Enhanced Near-Infrared Emission from Eight-Coordinate vs Nine-Coordinate YbIII Complexes Using 2-(5-Methylpyridin-2-yl)-8-hydroxyquinoline

Bowie S K Chong; Divya Rajah; Matthew F Allen; Laura Abad Galán; Massimiliano Massi; Mark Ogden; Evan G Moore

doi:10.1021/acs.inorgchem.0c01802

Enhanced Near-Infrared Emission from Eight-Coordinate vs Nine-Coordinate Yb^III Complexes Using 2-(5-Methylpyridin-2-yl)-8-hydroxyquinoline

Inorg Chem. 2020 Nov 16;59(22):16194-16204. doi: 10.1021/acs.inorgchem.0c01802. Epub 2020 Oct 29.

Authors

Bowie S K Chong¹, Divya Rajah¹, Matthew F Allen¹, Laura Abad Galán², Massimiliano Massi², Mark Ogden², Evan G Moore¹

Affiliations

¹ School of Chemistry and Molecular Biosciences, The University of Queensland, Brisbane, QLD 4072, Australia.
² School of Molecular and Life Sciences, and Curtin Institute of Functional Molecules and Interfaces, Curtin University, Kent Street, Bentley, WA 6102, Australia.

PMID: 33121245
DOI: 10.1021/acs.inorgchem.0c01802

Abstract

Enhanced near-infrared (NIR) luminescence from two structurally related heterobinuclear Na^IYb^III eight-cooridnate and heterobinuclear Yb^IIINa^I eight-coordinate (CN = 8) complexes is reported and compared to a nine-coordinate (CN = 9) homoleptic complex. For the heteroleptic complex, [Yb(MPQ₂)(acac)], the Yb^III cation is coordinated to two tridentate 2-(5-methylpyridin-2-yl)-8-quinolinate (MPQ) anions, with a bidentate acetylacetonate (acac) anion completing the coordination sphere. Instead, the heterobinuclear [NaYb(MPQ)₄] complex comprises a total of four anionic MPQ ligands, two of which exhibit κ³-coordination to the Yb^III cation.
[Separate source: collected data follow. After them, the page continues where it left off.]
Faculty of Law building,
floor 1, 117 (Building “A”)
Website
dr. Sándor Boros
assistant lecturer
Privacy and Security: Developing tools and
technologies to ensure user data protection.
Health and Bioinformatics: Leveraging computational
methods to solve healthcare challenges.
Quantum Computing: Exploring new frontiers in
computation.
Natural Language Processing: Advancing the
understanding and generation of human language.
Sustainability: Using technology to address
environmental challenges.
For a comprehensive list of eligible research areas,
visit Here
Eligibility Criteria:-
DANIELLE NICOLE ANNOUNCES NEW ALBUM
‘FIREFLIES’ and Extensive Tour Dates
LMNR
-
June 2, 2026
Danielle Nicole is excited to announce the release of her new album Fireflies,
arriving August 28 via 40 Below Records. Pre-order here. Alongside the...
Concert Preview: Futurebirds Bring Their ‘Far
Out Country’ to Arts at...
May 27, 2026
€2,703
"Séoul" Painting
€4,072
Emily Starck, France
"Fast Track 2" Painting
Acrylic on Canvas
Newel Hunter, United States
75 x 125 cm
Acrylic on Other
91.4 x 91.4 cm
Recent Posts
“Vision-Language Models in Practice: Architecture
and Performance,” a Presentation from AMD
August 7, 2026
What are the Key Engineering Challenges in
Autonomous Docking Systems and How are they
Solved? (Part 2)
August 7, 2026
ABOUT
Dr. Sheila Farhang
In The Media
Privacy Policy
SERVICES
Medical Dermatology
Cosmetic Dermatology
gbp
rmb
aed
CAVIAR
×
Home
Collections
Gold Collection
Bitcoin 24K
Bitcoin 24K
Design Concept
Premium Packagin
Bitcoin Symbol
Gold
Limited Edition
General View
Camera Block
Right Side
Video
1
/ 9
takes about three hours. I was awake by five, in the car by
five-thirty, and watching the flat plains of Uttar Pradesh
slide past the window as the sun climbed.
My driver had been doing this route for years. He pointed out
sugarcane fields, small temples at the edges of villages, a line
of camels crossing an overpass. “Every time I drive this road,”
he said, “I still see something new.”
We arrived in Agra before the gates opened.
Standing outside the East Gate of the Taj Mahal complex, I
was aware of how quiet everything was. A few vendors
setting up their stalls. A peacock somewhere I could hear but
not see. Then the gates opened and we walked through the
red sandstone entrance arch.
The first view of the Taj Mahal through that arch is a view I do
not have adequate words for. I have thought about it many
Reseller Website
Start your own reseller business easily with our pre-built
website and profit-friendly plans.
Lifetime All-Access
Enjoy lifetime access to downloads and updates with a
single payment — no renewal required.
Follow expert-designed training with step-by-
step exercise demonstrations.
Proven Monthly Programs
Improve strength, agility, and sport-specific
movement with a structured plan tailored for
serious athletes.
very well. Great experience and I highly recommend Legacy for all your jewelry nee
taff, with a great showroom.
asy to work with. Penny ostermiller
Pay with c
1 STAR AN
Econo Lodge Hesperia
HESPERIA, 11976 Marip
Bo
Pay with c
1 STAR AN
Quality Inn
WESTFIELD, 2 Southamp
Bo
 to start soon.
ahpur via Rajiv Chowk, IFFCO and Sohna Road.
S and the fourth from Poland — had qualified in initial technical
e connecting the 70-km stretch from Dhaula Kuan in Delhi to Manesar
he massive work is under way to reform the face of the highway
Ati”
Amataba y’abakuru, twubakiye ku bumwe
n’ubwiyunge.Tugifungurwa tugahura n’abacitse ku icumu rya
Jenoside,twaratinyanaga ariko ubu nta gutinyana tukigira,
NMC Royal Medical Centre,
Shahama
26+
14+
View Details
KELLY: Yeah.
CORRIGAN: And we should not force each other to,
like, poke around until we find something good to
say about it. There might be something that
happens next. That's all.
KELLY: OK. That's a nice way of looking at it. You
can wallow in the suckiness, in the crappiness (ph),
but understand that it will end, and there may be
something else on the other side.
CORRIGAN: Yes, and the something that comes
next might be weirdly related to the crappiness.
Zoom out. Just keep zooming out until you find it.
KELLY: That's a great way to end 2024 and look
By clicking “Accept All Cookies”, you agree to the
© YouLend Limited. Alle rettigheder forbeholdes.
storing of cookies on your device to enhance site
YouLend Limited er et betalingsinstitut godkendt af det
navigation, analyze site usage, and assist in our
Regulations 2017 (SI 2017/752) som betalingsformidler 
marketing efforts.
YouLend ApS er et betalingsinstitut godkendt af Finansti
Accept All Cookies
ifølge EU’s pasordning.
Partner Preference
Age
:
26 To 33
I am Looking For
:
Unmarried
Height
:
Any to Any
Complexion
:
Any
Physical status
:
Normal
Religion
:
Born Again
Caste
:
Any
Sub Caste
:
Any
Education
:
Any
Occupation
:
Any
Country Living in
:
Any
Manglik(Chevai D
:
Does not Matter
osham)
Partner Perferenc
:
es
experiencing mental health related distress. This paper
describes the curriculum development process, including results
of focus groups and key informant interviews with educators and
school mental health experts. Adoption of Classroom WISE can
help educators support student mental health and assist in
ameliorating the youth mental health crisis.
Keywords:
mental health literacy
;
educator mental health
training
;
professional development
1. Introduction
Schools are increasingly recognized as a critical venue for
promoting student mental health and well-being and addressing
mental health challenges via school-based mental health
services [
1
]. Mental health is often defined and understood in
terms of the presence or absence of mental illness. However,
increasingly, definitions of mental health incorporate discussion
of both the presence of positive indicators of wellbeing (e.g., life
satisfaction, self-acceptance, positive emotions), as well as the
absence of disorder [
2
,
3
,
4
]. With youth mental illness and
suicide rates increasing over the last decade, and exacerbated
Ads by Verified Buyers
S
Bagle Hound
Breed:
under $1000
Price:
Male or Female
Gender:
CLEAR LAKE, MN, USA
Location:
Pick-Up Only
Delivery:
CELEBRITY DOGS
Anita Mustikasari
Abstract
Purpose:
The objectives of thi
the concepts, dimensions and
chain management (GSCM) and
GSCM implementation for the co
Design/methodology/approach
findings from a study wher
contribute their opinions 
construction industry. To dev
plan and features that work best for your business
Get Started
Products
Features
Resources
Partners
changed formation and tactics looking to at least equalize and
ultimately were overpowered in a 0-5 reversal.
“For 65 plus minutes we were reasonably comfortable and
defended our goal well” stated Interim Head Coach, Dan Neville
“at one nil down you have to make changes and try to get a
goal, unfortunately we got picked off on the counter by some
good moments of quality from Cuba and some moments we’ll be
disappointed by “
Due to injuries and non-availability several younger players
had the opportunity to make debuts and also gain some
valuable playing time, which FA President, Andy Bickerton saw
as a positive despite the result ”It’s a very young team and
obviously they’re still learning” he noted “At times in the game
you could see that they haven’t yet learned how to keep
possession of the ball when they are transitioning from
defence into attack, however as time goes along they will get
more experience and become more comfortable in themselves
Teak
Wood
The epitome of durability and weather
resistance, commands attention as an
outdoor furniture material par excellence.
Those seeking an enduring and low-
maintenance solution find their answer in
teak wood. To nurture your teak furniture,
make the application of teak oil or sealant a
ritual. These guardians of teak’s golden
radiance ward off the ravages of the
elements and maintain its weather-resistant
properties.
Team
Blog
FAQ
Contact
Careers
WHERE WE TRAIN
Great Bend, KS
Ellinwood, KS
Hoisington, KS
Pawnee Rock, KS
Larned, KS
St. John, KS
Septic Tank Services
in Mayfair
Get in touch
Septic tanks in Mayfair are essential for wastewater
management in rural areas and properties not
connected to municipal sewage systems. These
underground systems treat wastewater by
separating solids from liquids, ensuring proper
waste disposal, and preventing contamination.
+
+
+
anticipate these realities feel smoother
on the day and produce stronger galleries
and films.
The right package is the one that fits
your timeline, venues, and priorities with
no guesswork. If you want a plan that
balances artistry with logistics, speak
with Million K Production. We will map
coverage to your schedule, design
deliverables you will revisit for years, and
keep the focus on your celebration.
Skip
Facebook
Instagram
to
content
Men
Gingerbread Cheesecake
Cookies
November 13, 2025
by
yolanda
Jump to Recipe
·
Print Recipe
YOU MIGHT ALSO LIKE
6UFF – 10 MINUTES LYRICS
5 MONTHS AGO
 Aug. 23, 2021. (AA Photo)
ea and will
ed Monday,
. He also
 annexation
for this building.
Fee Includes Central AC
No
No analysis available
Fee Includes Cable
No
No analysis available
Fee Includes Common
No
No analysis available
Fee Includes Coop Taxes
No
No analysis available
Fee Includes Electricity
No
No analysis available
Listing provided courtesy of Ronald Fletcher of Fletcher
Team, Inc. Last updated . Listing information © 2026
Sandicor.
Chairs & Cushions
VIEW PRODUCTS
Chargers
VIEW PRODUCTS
The remaining two MPQ anions are unidentate toward the lanthanide and form μ₂-bridges via the deprotonated quinolinate oxygens to a bound Na^I cation which is also coordinated to the remaining nitrogen donor atoms. The structural properties of these complexes were evaluated by single-crystal X-ray diffraction (SXRD), continuous shape measure (CShM) analysis, and ¹H NMR spectroscopy using a diamagnetic Lu^III analogue. The corresponding photophysical properties were examined in CH₂Cl₂ solution by using absorption and emission spectroscopy. For both the complexes, characteristic Yb^III emission is observed at ca. 980 nm, with recorded photoluminescence quantum yields (Φ_obs) and NIR luminescence lifetimes (τ_obs) of 2.0% and 14.0 μs vs 1.5% and 11.6 μs for the [NaYb(MPQ)₄] and [Yb(MPQ)₂(acac)] complexes, respectively. Interestingly, the eight-coordinate Yb^III complexes both have higher photoluminescence quantum yields when compared to the homoleptic [Yb(MPQ)₃] complex, which has a reported quantum yield of 1.0% and a NIR lifetime determined herein of 13.3 μs under identical conditions. These results have been rationalized by considering the overall efficiency of the ligand-centered sensitization process (η_sens = Φ_isc × Φ_eet), together with subsequent radiative (k_r) and nonradiative (k_nr) deactivation of the Yb^III cation. Moreover, the efficiency of the intersystem crossing (Φ_isc) and electronic energy transfer (Φ_eet) processes involved in the antennae effect have been quantified for the new complexes using a combination of nanosecond and femtosecond transient absorption techniques and have been compared to our previous results using [Ln(MPQ)₃] complexes with Ln = Yb and Lu.